41. Ölüm buraya yol bulup gelemez!
Mef'ulii, Mefa'îlün, Fe'ulün
(c.I, 118)

• Ay yüzlü sevgili, burada bize vefalı oldu, cefa etmedi. Bu yüzden ben burayı bırakıp asla başka yere gidemem.
• Can, hayatın ne olduğunu, yaşamanın zevkini burada tattı.
• Ayağımız balçığa burada saplanıp kaldı. Ayağımızı buradan nasıl kurtarabilıriz?
• Yemin ederim ki, biz buraya gönül verdik, Allah'ım buradan kimseyi sürüp çıkarma
•Ölüm buraya yol bulup gelemez. Asıl ölüm, buradan ayrı düşmektir.
• Sen güneş gibi buradan doğdun, burada, sen bizi aydınlattın, nürlara gark ettin. ben burayı nasıl bırakır giderim.
• Can, burada neşeli, şad, mutlu, ter ü taze bir hale gelir.
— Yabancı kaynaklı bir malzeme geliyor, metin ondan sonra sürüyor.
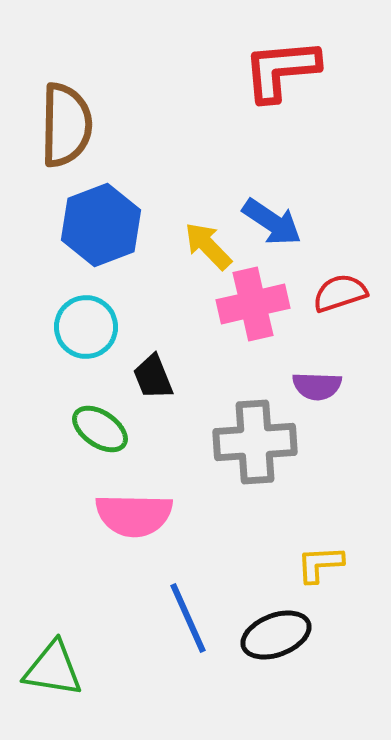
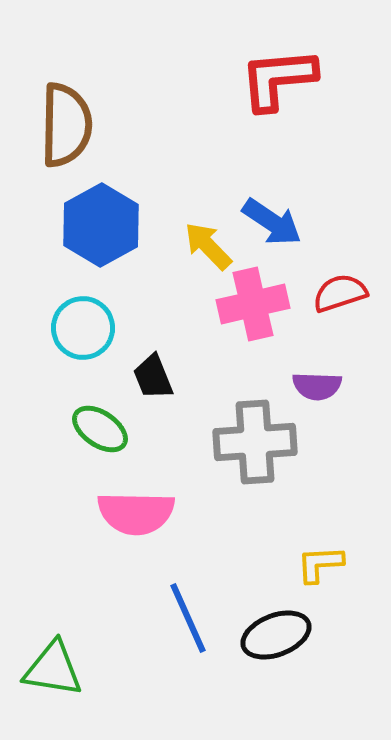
red L-shape: moved 3 px left, 9 px down
blue hexagon: rotated 8 degrees counterclockwise
cyan circle: moved 3 px left, 1 px down
pink semicircle: moved 2 px right, 2 px up
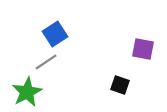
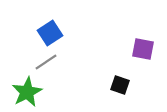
blue square: moved 5 px left, 1 px up
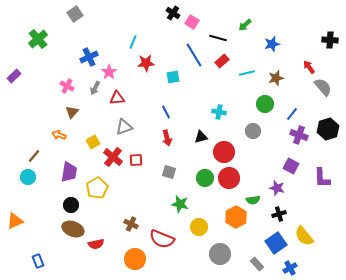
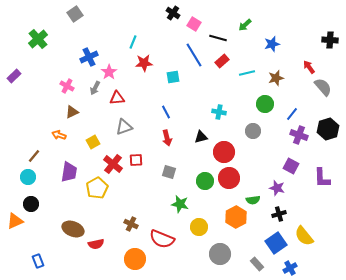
pink square at (192, 22): moved 2 px right, 2 px down
red star at (146, 63): moved 2 px left
brown triangle at (72, 112): rotated 24 degrees clockwise
red cross at (113, 157): moved 7 px down
green circle at (205, 178): moved 3 px down
black circle at (71, 205): moved 40 px left, 1 px up
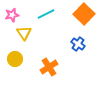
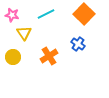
pink star: rotated 24 degrees clockwise
yellow circle: moved 2 px left, 2 px up
orange cross: moved 11 px up
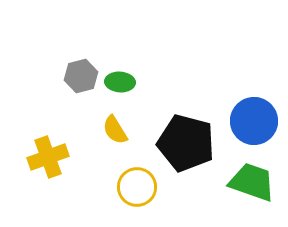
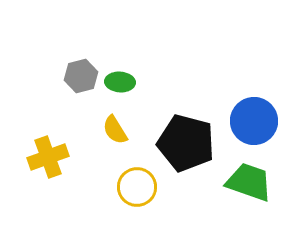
green trapezoid: moved 3 px left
Ölümsüzlüğü can, burada bulur.
•Bir kerre daha örtüyü kaldır, güzelliğini bize göster! Bir kere daha burada doğ.
• Zevalsizlik şarabı buradadır; ey sakî, o şarabı kadehlerimize burada dök!
• Burada akan şu çeşme, ab-ı hayat çeşmesidir. Ey sakî su kabını burada doldur!
• Gönüller burada kol kanat buldu, ötelere yükseldi. Akıl da havalandı.